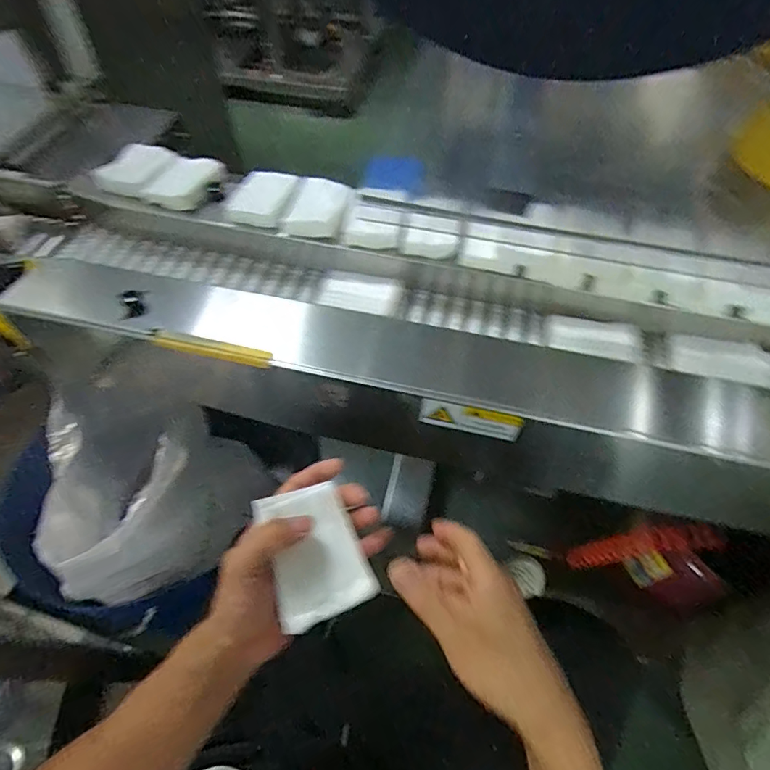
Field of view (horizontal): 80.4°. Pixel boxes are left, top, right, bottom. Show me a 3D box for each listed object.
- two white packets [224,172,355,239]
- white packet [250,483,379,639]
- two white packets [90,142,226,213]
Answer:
[{"bbox_3d":[-0.135,-0.260,0.650,0.178,0.029,0.098,17,58,9],"label":"two white packets"},{"bbox_3d":[-0.057,0.135,0.372,0.074,0.022,0.104,-17,77,-17],"label":"white packet"},{"bbox_3d":[-0.339,-0.319,0.695,0.168,0.029,0.103,15,57,8],"label":"two white packets"}]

+ + + +

Required work: Once the pictures are set aside, repeat the remaining data word for word.

Reply:
Field of view (horizontal): 80.4°. Pixel boxes are left, top, right, bottom. Show me a 3D box for each listed object.
- two white packets [224,172,355,239]
- white packet [250,483,379,639]
- two white packets [90,142,226,213]
Answer:
[{"bbox_3d":[-0.135,-0.260,0.650,0.178,0.029,0.098,17,58,9],"label":"two white packets"},{"bbox_3d":[-0.057,0.135,0.372,0.074,0.022,0.104,-17,77,-17],"label":"white packet"},{"bbox_3d":[-0.339,-0.319,0.695,0.168,0.029,0.103,15,57,8],"label":"two white packets"}]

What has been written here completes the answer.